When wild cards rule

This comment is from our February 2011 Newsletter – you can find the whole letter to the right.

Berlin 1989/Egypt 2011. Here at the House of Futures we haven’t worked specifically with the future of the Middle East or Egypt. But if we had, would we have predicted the at once momentous, exciting and risky events that are unfolding at the moment? The short answer is a reasonably confident yes, in the sense that we would have captured such a possibility in the form of a “wild card”, which in futurist terms is an event with a small probability of occurring, but with large consequences if it does. The slightly longer answer is that futures studies aren’t so much concerned with making predictions about what will happen, but rather focus on what can happen and what you prefer to happen.


A forecast, or a prediction, may serve as a useful data point, but is generally too narrow a foundation for strategic decision making. In order to get a better grounded strategic sense of the future, you need a more holistic and open approach, and to that end a tried and tested tool is the scenario method.
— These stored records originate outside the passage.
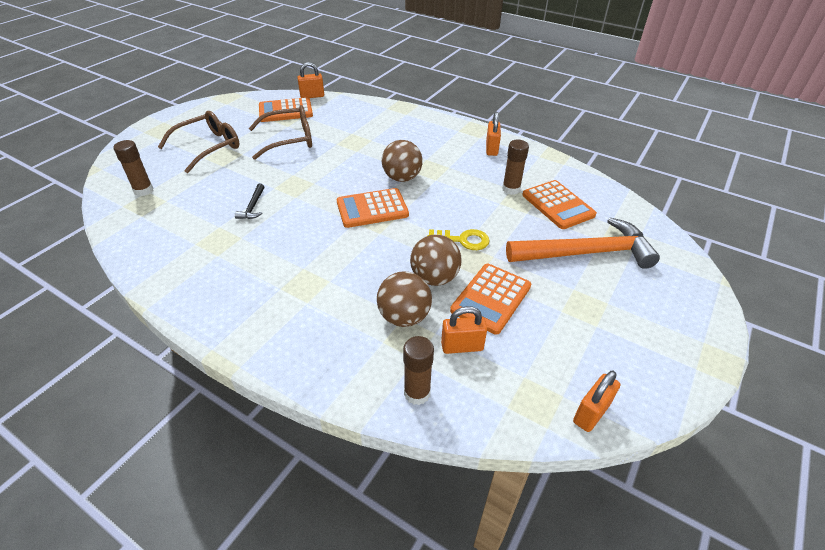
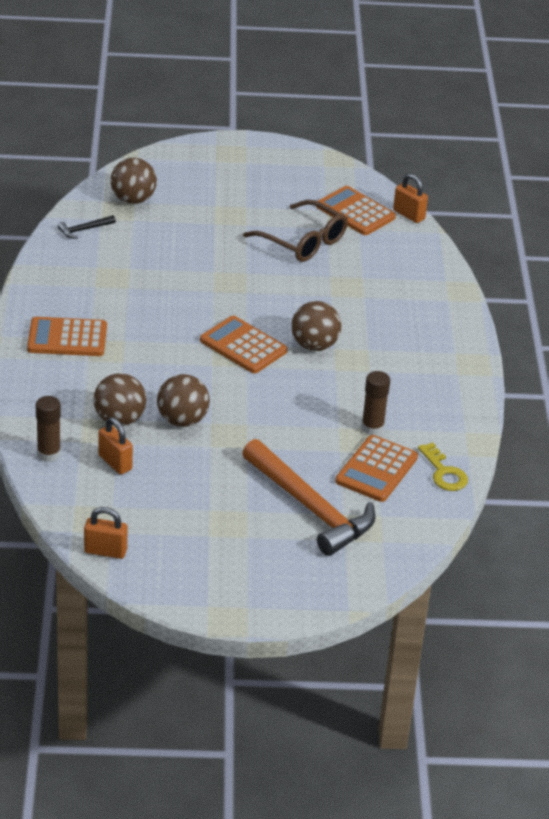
camera: 55 degrees right, 5 degrees down
(143, 190) = (133, 199): brown glue stick -> brown ball
(209, 147) = (235, 198): brown glasses -> none
(253, 207) = (174, 273): black hammer -> black hammer (84, 230)
(463, 240) = (252, 420): yellow key -> yellow key (444, 472)
(491, 149) = (441, 390): orange padlock -> none
(491, 298) = (186, 462): orange calculator -> orange calculator (67, 338)

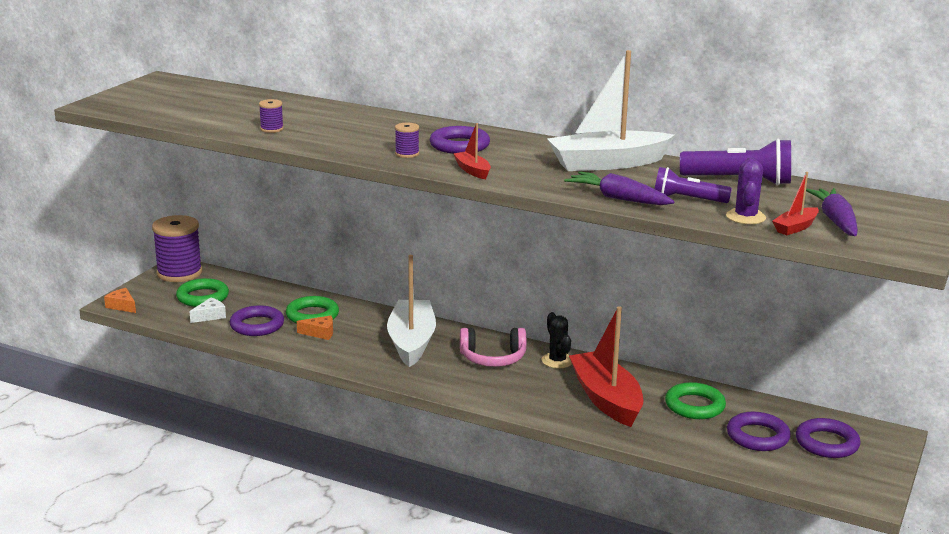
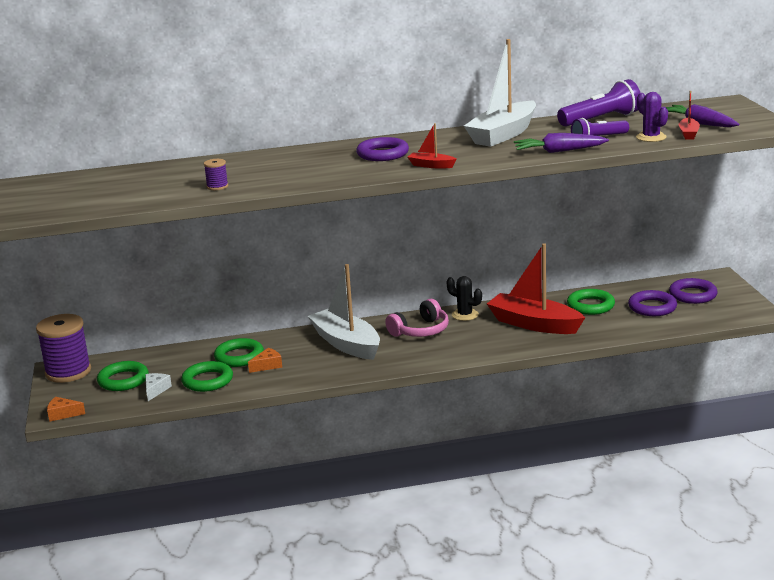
camera: 35 degrees left, 0 degrees up
(257, 325) = (207, 380): purple ring -> green ring
(407, 154) = (360, 170): purple spool -> none

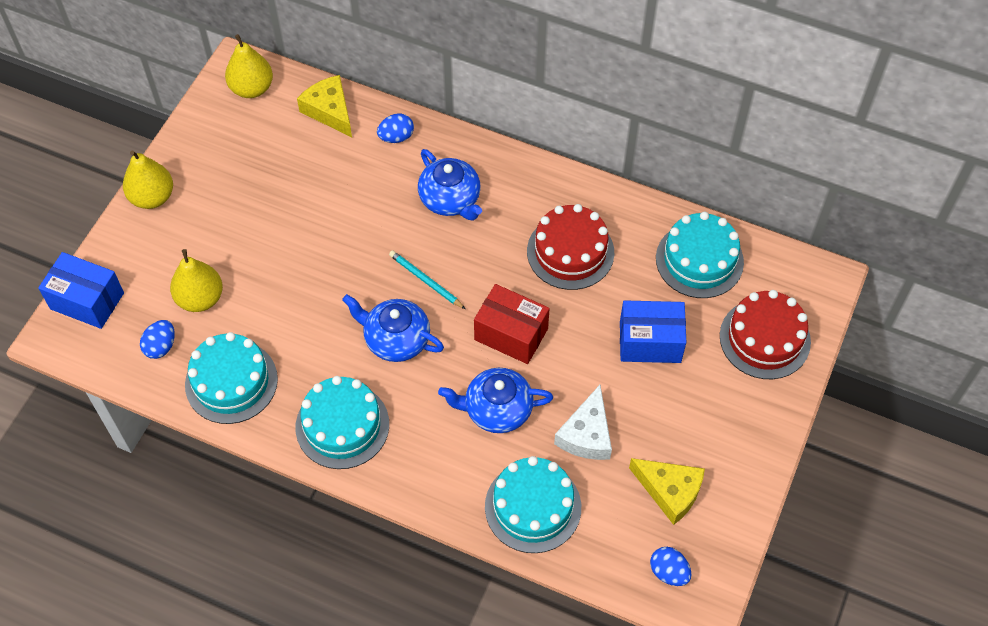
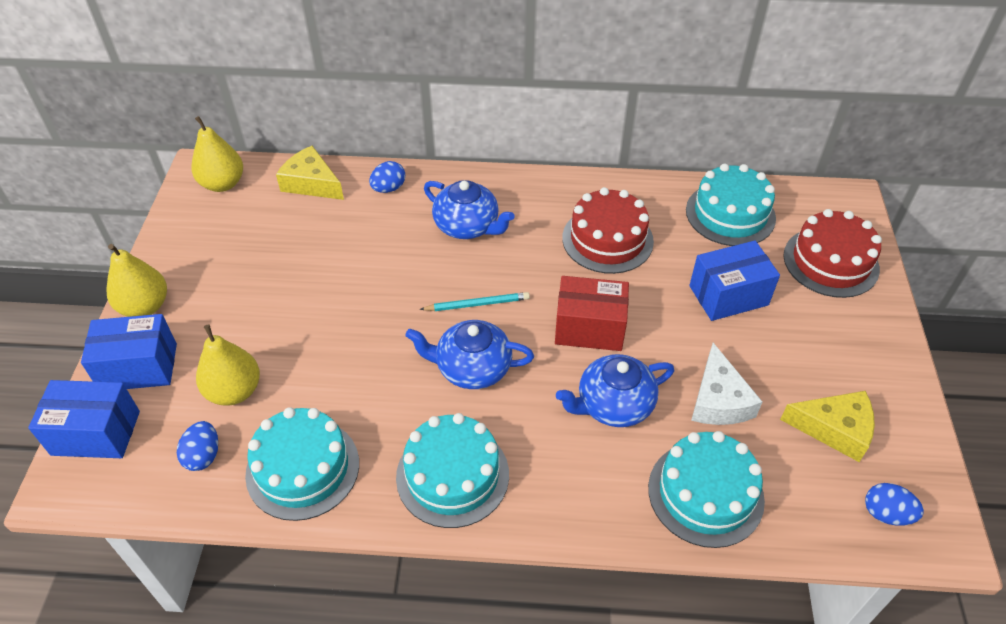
camera: 20 degrees left, 10 degrees down
(133, 253) = (139, 367): none -> blue box
(425, 281) = (477, 304): turquoise pencil -> turquoise pencil turned 150 degrees clockwise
In the case of Egypt any scenario building process would have to involve long-standing social and political tensions in Egyptian society – tensions such as those between modernisation and traditionalism, between authoritarian and democratic forces, between elite and underclass and between Facebook youth and the control mechanisms of the government’s security services. Other factors include the dynamics of the economic liberalisation process that has been going on in Egypt in recent decades, and outside developments such as those in Tunisia, the Israel/Palestine conflict, and the current spike in food prices.

By working with scenarios it is possible to account for such factors in a systematic way which in and of itself will provide a much better map to the future than a narrow forecast would. But we would typically avoid including tumultuous events like the present uprising in our scenario framework. Instead we would supplement the process by a wildcard session. In discussing Egypt’s protests we obviously have the benefit of hindsight but the extent to which experts have been taken by surprise by them has been striking. Even as protests in Tunisia led to the fleeing of the president of 23 years and very clearly led to stirrings in other Arab countries, few experts allowed that something similar might happen in Egypt. They were busy naming the substantial differences, such as respective levels of income and education. But sometimes the improbable does occur, and you need to be open to that eventuality.

Personally, Tunisia gave us flashbacks to 1988-89, when first Poland and then the entire series of communist regimes fell like domino pieces, one after another. That, too, was a wild card. Right now autocrats in a number of Arab countries are visibly nervous. The situation is fluid and may lead to any of a variety of outcomes, but a development which fully restores the previous kind of authoritarian stability by now seems very improbable indeed. That is now a true wild card.